I bought The Know-It All after L. gave me—and I so enjoyed--The Year of Living Biblically as a present. Jacobs spends a year reading the Encyclopaedia Britannica. More than anything -else, I was struck by how much I am occasionally like Jacobs: enjoying the sharing of obscure, only vaguely relevant bits of trivia and arcana. It can be compulsive.
While it was a meaningful experience for Jacobs, his summary of what he learned takes only a couple of paragraphs. Throughout, he shares interesting experiencing, tidbits of knowledge, and how he makes sense of the experience. Yet while having knowledge helps one in many ways (I’ve always wanted to know everything), I was bemused by the framing of the book, that of a quest to become smarter. It seems too trite, too simplistic a frame: this problem may well explain why I found The Year of Living Biblically to be that much more powerful a quest for meaning than The Know It-All.
It’s an enjoyable book, and worth a read.
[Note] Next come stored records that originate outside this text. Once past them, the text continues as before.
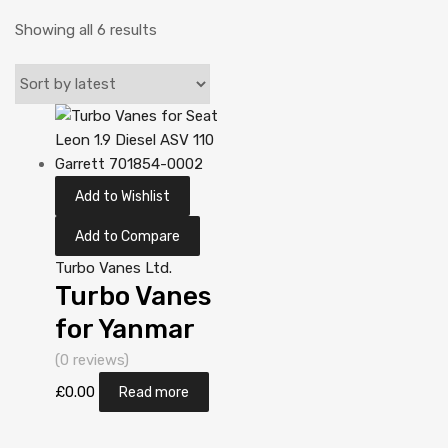
Showing all 6 results
Add to Wishlist
Add to Compare
Turbo Vanes Ltd.
Turbo Vanes
for Yanmar
Industriemotor
(0 reviews)
ccm N/A
£
0.00
Read more
3T84HT-LB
You’ll pick up all sorts of interesting and completely useless bits of knowledge: Nathaniel Hawthorne was obsessed with the number 64; women in Peru wear yellow underwear on New Year’s; that the name of eggplant “comes from the white egg-shaped variety” (which may explain to my sister why the Brits insist on calling the eggplant that we know an “aubergine”); that “Etruscans sometimes wrote boustrophedon style, in which the direction of writing alternates with each line—right-to-left, then left-to-right”; that Mormons were the first settlers in Las Vegas... I expect you’ll get a bit better at Trivial Pursuit, reading it—though better still if you repeat Jacobs’ experiment!